- [How to complete this task]: Set the records down again in full, exactly as they are, apart from the images.

- [Records for processing]:
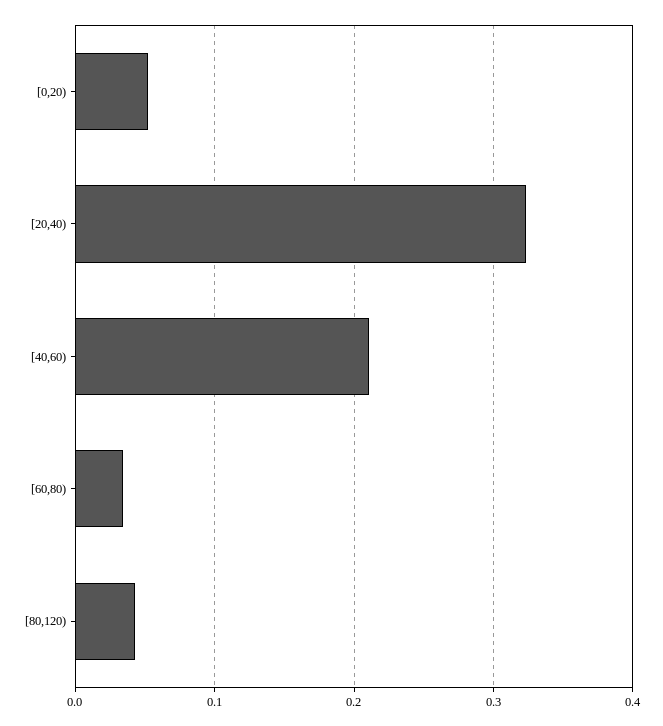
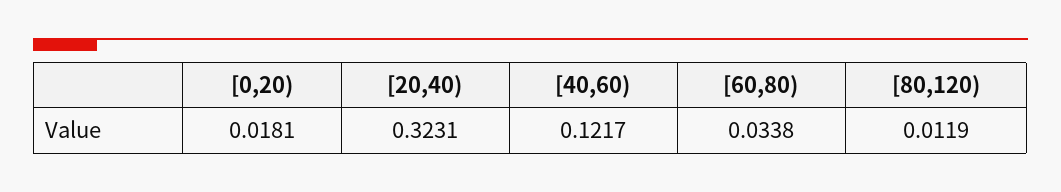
[0,20): 0.05 -> 0.0181
[40,60): 0.21 -> 0.1217
[80,120): 0.04 -> 0.0119

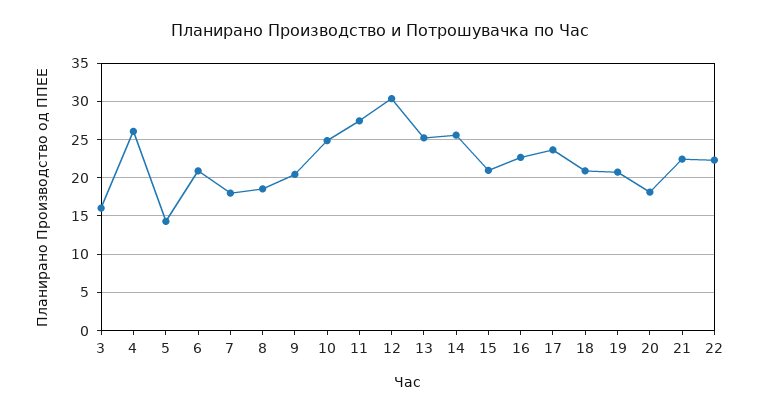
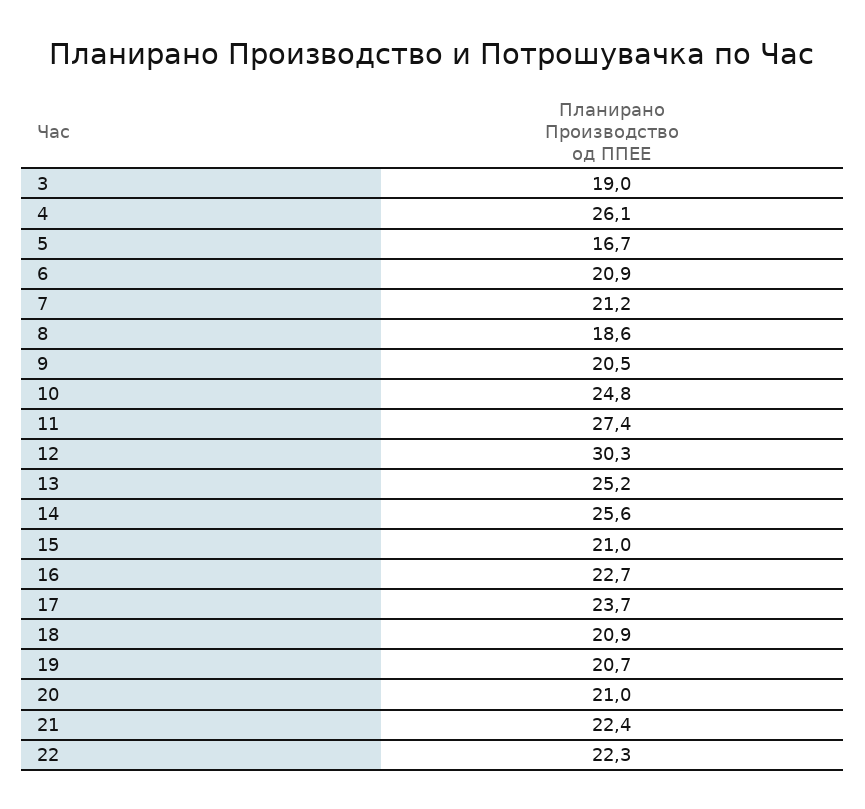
3: 16 -> 19
5: 14 -> 16.7
7: 18 -> 21.2
20: 18 -> 21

- [Expected output]:
[0,20): 0.05 -> 0.0181
[40,60): 0.21 -> 0.1217
[80,120): 0.04 -> 0.0119

3: 16 -> 19
5: 14 -> 16.7
7: 18 -> 21.2
20: 18 -> 21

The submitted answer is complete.